The device, which we reported on yesterday, will be sold in the U.S. But the main market will be in developing countries, where it will sell for a couple hundred dollars — a fraction of the cost of high-end hearing aids. One reason it’s so cheap is that it’s based on off-the-self Bluetooth components.
Green says his strategy is to minimize the cost of technology, production and distribution so he can push prices to the lowest possible level and force other companies to compete.
“My competitive juices get flowing when I start to think about a big, $4 billion medical device company and how I’m going to beat them,” Green says. “How do we make sight and hearing or even life itself affordable to poor people?”
That might sound like hopeless idealism, but Green has helped create a number of companies that do just that. The most notable may be a company named Aurolab in India that manufactures intraocular lenses. These lenses are implanted in the eyes of cataract patients to correct their vision.
At an operating theater at Aravind Eyecare in Madurai, India, on a reporting trip two summers ago, eye surgeon Hari Pria told me about one of the cases. “This is called the phacoemulsification procedure,” Pria says, describing the use of ultrasound to break up the old lens and remove it. “This is considered the gold-standard of cataract surgery across the world.”
Aravind does more than 300,000 cataract surgeries a year. And through Aurolab, Green helped drive down the price of the lenses from several hundred dollars apiece to $2 now. Aurolab’s lenses have helped millions of people regain their sight.
Green has also set up eye-care programs in countries from Nepal to Kenya, created less expensive testing for people with diabetes, and helped set up social investing funds.
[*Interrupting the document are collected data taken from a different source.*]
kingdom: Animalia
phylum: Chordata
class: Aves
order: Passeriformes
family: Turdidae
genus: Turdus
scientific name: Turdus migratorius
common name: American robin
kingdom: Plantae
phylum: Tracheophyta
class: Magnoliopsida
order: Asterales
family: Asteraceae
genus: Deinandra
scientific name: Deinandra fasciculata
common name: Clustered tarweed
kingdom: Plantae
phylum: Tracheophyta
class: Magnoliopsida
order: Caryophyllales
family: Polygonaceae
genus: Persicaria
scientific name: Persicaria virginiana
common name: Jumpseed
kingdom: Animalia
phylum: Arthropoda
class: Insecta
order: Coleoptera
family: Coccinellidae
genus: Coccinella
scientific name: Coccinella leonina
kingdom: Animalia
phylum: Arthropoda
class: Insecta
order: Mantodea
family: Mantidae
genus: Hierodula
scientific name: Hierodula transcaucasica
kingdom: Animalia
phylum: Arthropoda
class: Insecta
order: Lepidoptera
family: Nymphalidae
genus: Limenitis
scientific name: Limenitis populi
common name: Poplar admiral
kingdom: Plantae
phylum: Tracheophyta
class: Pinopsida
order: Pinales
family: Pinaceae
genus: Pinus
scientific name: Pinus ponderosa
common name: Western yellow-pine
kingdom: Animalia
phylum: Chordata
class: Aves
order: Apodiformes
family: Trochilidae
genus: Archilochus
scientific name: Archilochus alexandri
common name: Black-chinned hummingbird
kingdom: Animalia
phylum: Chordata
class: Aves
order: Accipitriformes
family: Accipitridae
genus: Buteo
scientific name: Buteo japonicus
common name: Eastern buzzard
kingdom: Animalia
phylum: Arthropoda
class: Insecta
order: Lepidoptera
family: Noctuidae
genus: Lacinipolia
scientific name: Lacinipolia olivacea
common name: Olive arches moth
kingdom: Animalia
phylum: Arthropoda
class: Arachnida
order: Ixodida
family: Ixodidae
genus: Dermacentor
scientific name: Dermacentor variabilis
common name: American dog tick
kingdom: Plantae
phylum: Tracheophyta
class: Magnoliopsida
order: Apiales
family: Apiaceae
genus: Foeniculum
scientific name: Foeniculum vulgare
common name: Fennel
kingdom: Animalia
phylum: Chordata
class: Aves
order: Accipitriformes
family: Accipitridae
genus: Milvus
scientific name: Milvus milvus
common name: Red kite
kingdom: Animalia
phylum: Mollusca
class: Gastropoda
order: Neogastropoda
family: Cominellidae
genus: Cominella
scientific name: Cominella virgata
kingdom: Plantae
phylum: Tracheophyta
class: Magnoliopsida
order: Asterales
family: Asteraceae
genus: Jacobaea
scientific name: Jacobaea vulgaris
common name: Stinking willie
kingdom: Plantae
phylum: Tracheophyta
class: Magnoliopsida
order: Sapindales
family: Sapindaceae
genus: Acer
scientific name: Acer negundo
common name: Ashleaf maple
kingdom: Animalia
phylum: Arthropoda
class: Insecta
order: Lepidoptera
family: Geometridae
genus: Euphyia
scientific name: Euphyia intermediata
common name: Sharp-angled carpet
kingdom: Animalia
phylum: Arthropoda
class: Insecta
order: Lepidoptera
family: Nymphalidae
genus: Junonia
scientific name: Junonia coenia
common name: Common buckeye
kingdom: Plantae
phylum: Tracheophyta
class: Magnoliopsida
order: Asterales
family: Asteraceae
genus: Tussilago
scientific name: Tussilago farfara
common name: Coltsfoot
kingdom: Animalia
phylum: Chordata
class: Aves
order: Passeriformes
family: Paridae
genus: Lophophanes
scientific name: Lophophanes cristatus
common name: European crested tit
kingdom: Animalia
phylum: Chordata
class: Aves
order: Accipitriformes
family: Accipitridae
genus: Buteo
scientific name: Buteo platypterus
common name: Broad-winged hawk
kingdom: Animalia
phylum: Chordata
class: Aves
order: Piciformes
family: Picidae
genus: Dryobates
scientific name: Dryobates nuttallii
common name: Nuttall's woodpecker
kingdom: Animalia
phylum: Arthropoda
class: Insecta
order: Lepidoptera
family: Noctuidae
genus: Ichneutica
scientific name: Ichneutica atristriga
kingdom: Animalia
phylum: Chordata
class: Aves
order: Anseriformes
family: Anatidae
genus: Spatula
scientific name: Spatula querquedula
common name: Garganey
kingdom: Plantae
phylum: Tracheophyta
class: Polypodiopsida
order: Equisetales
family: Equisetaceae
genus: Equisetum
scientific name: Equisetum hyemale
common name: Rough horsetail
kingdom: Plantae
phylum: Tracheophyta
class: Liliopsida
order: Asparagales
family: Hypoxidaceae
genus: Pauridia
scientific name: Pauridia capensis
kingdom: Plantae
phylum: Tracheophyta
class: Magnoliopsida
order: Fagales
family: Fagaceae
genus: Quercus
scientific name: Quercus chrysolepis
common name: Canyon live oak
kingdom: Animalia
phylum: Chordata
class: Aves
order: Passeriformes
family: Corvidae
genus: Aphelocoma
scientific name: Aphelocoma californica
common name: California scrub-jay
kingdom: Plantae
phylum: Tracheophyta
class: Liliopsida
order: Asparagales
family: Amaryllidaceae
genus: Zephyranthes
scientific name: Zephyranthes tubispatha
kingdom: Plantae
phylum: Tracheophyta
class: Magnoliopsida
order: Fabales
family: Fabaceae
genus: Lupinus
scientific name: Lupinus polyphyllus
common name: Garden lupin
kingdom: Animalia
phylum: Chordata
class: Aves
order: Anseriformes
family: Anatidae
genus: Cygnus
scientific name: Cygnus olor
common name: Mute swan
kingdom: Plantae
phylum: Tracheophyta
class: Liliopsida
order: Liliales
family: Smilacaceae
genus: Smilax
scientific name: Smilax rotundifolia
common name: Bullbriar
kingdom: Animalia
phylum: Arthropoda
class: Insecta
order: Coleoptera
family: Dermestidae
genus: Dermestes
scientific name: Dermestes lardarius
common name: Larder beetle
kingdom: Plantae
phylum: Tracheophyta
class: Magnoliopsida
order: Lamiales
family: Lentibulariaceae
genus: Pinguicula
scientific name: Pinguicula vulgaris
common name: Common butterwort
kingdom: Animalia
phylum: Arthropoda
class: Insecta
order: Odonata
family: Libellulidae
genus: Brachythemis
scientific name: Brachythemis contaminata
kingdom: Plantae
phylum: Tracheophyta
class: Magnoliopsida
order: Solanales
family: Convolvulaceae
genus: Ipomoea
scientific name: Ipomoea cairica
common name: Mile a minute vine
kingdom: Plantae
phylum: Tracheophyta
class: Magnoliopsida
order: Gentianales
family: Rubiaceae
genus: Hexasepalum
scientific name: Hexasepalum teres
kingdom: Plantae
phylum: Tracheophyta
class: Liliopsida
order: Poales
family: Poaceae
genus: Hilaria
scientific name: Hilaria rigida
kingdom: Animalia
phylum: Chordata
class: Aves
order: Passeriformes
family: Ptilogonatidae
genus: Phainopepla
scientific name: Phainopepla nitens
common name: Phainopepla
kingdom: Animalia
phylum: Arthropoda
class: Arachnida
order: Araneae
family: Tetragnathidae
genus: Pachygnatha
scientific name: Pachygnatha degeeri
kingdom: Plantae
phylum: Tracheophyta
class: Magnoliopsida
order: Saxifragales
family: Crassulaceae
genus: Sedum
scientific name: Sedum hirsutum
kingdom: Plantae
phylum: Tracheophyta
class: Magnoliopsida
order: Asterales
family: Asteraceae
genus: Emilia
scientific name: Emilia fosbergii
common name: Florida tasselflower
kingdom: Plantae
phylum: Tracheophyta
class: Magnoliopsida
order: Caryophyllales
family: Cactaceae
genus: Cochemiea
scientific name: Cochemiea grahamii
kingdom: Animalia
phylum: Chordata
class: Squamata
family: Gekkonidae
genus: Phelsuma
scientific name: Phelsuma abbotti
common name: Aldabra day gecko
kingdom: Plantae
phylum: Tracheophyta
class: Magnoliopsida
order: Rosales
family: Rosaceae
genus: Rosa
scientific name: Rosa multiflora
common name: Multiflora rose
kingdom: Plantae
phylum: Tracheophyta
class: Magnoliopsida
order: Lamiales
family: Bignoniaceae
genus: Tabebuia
He eschews charity and turns to market forces and business strategies in his enterprises. He sets up for-profit companies, or nonprofits that run operating surpluses, so the firms have the ability to invest and grow.
Green describes his approach as “empathetic capitalism.”
“Yes you have to have an economic model that ensures you can be profitable and sustainable,” he says, “but how do you channel that sustainability to serving others where you can be in empathy with their predicament, with their suffering? And in this case we try and address suffering in a very direct and pragmatic way, with restoration of sight if somebody is blind, or in the case of hearing, [by] helping people who can’t hear very well hear again.”
So what’s Green’s payoff? As a more traditional entrepreneur in the medical sphere he could be making millions. He says he’s happy making between $100,000 and $200,000 a year. He says most of his rewards can’t be put in a bank account.
“When I think of Aurolab, I think they have helped something like 18 million people see to date,” he says. “And so that’s what I have. And of course that’s something I really can’t put in my pocket, but maybe from a karmic point of view, that’s money in the bank. I don’t know. I hope so.”